Trois ans avant la fin du XVIIe siècle, le très sérieux écrivain Charles Perrault, alors âgé de soixante-neuf ans et adversaire de La Fontaine, Nicolas Boileau, La Bruyère dans la querelle des Anciens et des Modernes, fait paraître la première édition du recueil sous le nom de son troisième fils, Pierre Darmancour[2]. Elle comprend huit contes en prose, auxquels il faut ajouter une nouvelle et deux contes en vers parus antérieurement.

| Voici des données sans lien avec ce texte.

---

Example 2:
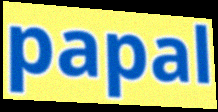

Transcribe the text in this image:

papal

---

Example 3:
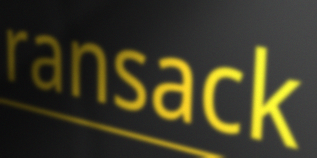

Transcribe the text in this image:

ransack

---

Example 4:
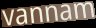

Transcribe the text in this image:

vannam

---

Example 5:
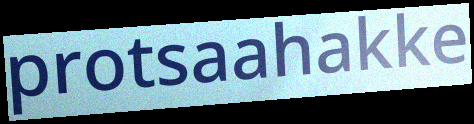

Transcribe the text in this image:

protsaahakke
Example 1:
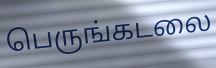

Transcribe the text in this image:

பெருங்கடலை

Les Contes de ma mère l'Oye paraissent à une époque où, de façon éphémère, le genre des contes de fées est en vogue chez les adultes des milieux bourgeois et aristocratiques[3]. Mais paradoxalement, aucune ?uvre de ce genre n'existe pour les enfants. Seuls un fonds de récits est colporté oralement par les nourrices et les bonnes d'enfants venues de la campagne pour travailler dans les villes[4].

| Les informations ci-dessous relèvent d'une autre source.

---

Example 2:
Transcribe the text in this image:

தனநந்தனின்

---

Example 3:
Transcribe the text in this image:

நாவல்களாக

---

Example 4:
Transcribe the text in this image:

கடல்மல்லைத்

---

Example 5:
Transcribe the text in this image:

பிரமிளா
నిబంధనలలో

L'auteur n'« invente » donc pas à proprement parler les contes qu'il écrit, mais s'inspire de ces contes populaires et peut-être aussi du recueil de l'italien Giambattista Basile : il en sélectionne une infime partie et les transforme largement. Ma mère l'Oye est, quant à elle, un personnage fictif populaire, incarnant une campagnarde de qui viendraient ces contes[5]. Perrault serait ainsi l'un des premiers collecteurs mais comme il ne cite pas ses sources, on ne peut le considérer comme tel. Il est aussi un des premiers, sinon le premier, à édulcorer les contes populaires, dont les versions d'origines sont bien plus crues.